De quel matériel génétique ce monsieur disposait-il pour ce lancer dans l’hybridation, dans les années 80 ? Bien peu ! A peu près une dizaine de variétés des années 50/60 ! Il les a croisées entre elles, dans tous les sens et comme il s’agissait d’iris de valeur, à puissant pouvoir génétique, déjà utilisés en abondance par les Américains dans les années 60/70, il a obtenu quelques plantes tout à fait valables. Evidemment ce n’était ni ‘Titan’s Glory’ ni ‘Beverly Sills’, encore moins ‘Silverado’ ou ‘Edith Wolford’, mis sur le marché à la même époque, mais des iris un peu démodés mais tout à fait présentables. Les douze variétés enregistrées en 1992, aussitôt que cela a été possible grâce à l’ouverture des frontières, proviennent de seulement huit géniteurs :
- ‘Rippling Waters’ (Fay 61 – DM 66), unicolore lilas
- ‘Pipes of Pan’ (O. Brown 63), bicolore crème/pourpre
- ‘Broadway Star’ (Schreiner 57), bicolore crème/amarante
- ‘Dancer’s Veil’ (Hutchison 59 – BDM 63), plicata bleu
- ‘Siva’Siva’ (J. Gibson 62), variegata-plicata
- ‘Sable Night’ (Cook 50 - DM 55), violet-noir
- ‘Vitafire’ (Schreiner 68), brun rouge
- ‘Buttercup Bower’ (Tompkins 60), unicolore jaune.

Quatre de ces douze iris, méritent, à mon avis, de retenir l’attention.
‘Ikar’, bien sûr, pour ses qualités horticoles et son délicat coloris mauve très pâle, un peu plus vif au cœur ;
‘Simfoniya’, pour sa robustesse, sa haute taille, et son ton rose lilacé très séduisant ; de plus c’est une variété tardive bien utile pour une fin de saison (photo) ;
Le brillant variegata ‘Tashkent’, en jaune paille et bordeaux ;
‘Vostochny Ornament’, autre variegata, au teint clair, avec une forme traditionnelle mais bien tournée (photo).

En 95, ‘Babie Leto’ est arrivé. Cet enfant de ‘Pink Sleigh’, a déjà un aspect plus moderne et une couleur bien à lui ; en deux tons de magenta.

Deux variétés de 99 sont particulièrement intéressantes : le violet sombre ‘Carnival Night’, très ondulé, et le bicolore ‘Rah-Rah Boys’, très original en rose et orange.

De 98 j’apprécie particulièrement le grand iris vieil or ombré de brun ‘Zolotaya Korona’.

En 2000, l’apparition d’’Abadiyat’ (photo), en mauve améthyste, finement frisé, marque une nouvelle étape.
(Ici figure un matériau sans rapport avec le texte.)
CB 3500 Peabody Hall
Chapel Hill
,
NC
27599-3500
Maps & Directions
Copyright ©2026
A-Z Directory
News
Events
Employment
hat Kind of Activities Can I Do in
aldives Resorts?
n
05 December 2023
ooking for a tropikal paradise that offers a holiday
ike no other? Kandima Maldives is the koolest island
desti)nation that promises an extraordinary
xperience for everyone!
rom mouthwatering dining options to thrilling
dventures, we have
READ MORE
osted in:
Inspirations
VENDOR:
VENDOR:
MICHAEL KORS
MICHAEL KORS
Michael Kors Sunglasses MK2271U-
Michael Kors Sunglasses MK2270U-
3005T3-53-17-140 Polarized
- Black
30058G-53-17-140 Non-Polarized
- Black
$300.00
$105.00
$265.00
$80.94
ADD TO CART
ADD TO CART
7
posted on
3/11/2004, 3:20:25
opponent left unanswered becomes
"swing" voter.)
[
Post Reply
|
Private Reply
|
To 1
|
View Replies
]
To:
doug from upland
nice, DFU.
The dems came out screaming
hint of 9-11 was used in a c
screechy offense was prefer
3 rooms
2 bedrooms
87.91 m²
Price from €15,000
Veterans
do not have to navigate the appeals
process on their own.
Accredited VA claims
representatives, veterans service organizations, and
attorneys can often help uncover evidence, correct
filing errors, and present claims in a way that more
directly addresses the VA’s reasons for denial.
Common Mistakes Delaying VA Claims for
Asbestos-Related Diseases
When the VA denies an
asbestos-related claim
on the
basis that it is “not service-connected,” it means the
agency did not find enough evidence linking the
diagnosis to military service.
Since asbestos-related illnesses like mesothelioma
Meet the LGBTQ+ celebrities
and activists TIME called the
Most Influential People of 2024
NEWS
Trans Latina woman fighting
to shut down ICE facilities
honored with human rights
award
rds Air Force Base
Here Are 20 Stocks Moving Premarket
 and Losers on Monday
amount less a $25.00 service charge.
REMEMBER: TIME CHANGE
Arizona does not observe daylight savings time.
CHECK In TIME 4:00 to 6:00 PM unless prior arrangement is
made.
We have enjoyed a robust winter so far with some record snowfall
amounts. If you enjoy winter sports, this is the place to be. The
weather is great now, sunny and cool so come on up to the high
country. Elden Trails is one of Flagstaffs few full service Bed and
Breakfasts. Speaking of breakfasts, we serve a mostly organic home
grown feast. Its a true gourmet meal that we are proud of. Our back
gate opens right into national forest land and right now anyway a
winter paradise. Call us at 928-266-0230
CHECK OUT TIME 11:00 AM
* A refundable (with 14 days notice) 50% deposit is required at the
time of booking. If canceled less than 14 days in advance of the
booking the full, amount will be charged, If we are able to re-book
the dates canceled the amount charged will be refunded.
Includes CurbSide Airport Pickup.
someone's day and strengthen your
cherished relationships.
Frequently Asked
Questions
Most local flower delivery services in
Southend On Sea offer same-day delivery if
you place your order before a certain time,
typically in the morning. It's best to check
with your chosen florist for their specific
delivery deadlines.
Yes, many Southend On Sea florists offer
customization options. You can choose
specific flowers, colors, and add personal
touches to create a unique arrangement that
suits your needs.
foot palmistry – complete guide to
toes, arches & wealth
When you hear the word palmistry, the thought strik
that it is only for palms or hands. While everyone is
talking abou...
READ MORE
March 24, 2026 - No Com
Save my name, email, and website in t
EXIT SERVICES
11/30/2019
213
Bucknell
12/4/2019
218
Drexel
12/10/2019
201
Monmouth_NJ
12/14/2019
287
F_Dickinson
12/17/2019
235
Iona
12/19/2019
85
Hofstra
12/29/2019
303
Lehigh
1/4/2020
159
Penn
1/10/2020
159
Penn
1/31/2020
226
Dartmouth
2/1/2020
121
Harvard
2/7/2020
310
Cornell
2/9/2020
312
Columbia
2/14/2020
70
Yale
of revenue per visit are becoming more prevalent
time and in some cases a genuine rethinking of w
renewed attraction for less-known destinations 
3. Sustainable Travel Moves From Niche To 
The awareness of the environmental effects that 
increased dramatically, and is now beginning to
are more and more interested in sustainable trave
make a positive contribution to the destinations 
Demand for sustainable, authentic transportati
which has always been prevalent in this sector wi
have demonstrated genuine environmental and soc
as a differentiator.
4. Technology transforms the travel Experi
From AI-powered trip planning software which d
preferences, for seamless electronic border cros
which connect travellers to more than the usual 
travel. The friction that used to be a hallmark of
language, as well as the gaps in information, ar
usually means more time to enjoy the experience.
Il est le fruit de ‘Visual Art X Persian Berry’, et n’a plus rien à envier aux variétés américaines issues des mêmes parents comme ‘Feature Attraction’ (Schreiner 94) ou ‘Quiet Friendship’ (Gaulter 90).

Adolf Volfovitch-Moler aurait aimé utiliser les possibilités de la biotechnologie pour obtenir des iris franchement nouveaux, mais il n’a jamais disposé des moyens lui permettant cette recherche à laquelle le prédisposait sa formation scientifique. Il a du se contenter des éléments traditionnels dont tout le monde dispose. D’ailleurs nul ne sait si un jour la biotechnologie servira la cause des iris. Les recherches entreprises à ce sujet par Rick Ernst, aux Etats-Unis, en vue d’obtenir un iris rouge, n’ont toujours pas abouti et on se demande si elles déboucheront un jour sur quelque chose de concret.

Les iris d’Ouzbékistan sont des plantes traditionnelles. Auront-ils une suite ? Leur obtenteur est, hélas, décédé brusquement en 2002 et les croisements qu’il a effectués dans les dernières années de sa vie continuent d’être enregistrés par son fils, mais personne n’a pris jusqu’à présent la succession.